The complications and emotions drawn out through this ostensibly simple setup are what give Open Hearts its great power. It follows every line of emotional enquiry as it unearths it, never shying away from the pain and awkwardness of what it uncovers. In this sense we have here a very mature and powerful drama. A genuine film for adults and something mainstream Hollywood seemingly forgot how to make many years ago. The film captures convincingly the ridiculous little conversations couples often have and the actors really don’t put a foot wrong with their chosen lot. As feelings deepen and tough decisions have to be made the tension and drama modulates with perfect naturalism. It’s a very hard thing to do right but Bier and co. are obviously equal to the task.
In the end, as with all good things, we are left with a layer of ambiguities. The film avoids absolutely any sermons or lectures on the actions of the various characters. What is shown here is simply what can happen when circumstance and feelings get the better of us. An interesting and intelligent dimension of the script is Niels’ young daughter Stine who serves as something of a mirror for her father’s behaviour. Her own young love life is not going so well and so her harsh reactions and judgments (which turn out to be more intuitive than most) serve to frame the actions of the various adults. Where love and affection is involved everyone is basically something of a slave, young and old alike, and knowledge or experience can’t really diminish vulnerability. On that note the handling of sexual elements within the film was also wonderfully upfront with a sensuousness generated in the briefly glimpsed moments of passion. It’s a serious indictment of the industry, although not a surprising one, that portrayals of sex that actually mirror reality are so hard to come by.

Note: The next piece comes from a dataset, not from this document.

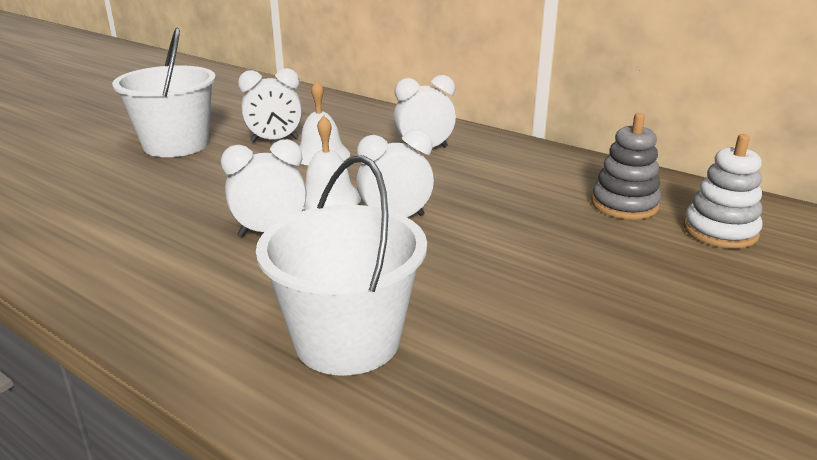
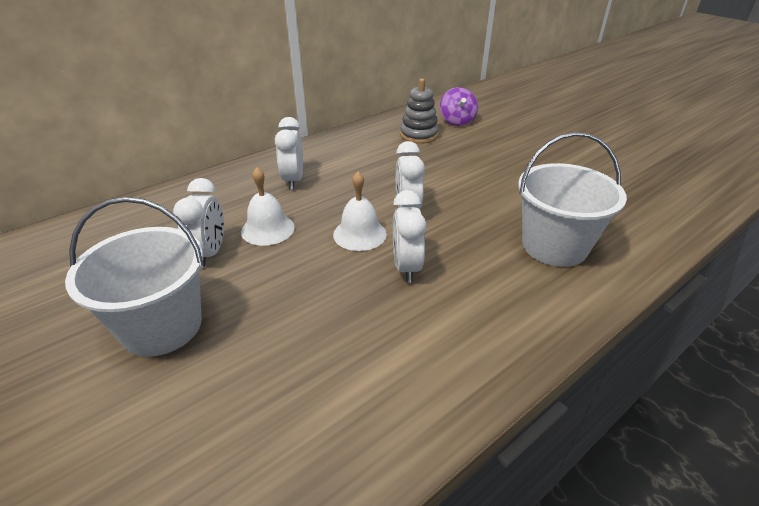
camera: 75 degrees left, 10 degrees up
white stacking toy [684,134,763,249] -> purple spinning top [440,87,478,126]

I suppose a word or two is in order with regards to the Dogme School of filmmaking from which this film takes its cues. It’s probably unsurprising that I think Dogme is, in and of itself, a stupid idea. What Von Trier and Vinterberg imagined was perfectly fine and the issues they sought to address are legitimate. The problem is with their decision to formalise proceedings. This really does open them up to the accusations of attention seeking that they have rightly received. After all, simply looking at Open Hearts we realise it’s hardly a step away from Bergman’s masterful Scenes From a Marriage, an obviously non-Dogme production. Artistic needs should inspire process and not the other way around. This renders any sort of formal code for producing a film fairly pointless. This is hardly helped by the fact that virtually no film has ever actually properly followed the code as laid out. All this is to say, the conception of filmmaking Dogme sought to arrive at is perfectly fine and perfectly legitimate but any real intent to formalise and codify such an aesthetic is the work of the utterly misguided. No surprise then that Von Trier was involved.
What’s unusual then is that the major breaks Open Hearts makes from strict “Dogme dogma” are actually some of the elements I would consider less well advised. None are particularly problematic but various little elements, most notably the use of little sequences shot on Super 8 to illustrate moments of fancy among the characters (especially moments of physical contact—in these Joachim can move) actually serve to undermine dramatic intensity rather than enhance it. The moments were there anyway, they didn’t need visualisation. On the other hand, this same technique offered a somewhat similarly low-key film like Adam and Paul its key moment of dramatic intensity. The technique can pay dividends but Jensen’s script and the actors’ wonderful performances needed no such aid.
There are various other lapses from Dogme principles but they’re hardly worth dwelling on (shock, gasp, they used theatrical blood for the car crash and some non-diagetic sound too). All in all, a superbly well crafted drama and a real pleasure. I suppose I shall always be left to wonder how Denmark has managed to create and develop such a superb film industry while my own country, Ireland, of similar size, population and wealth, achieves almost exactly fuck-all on that count.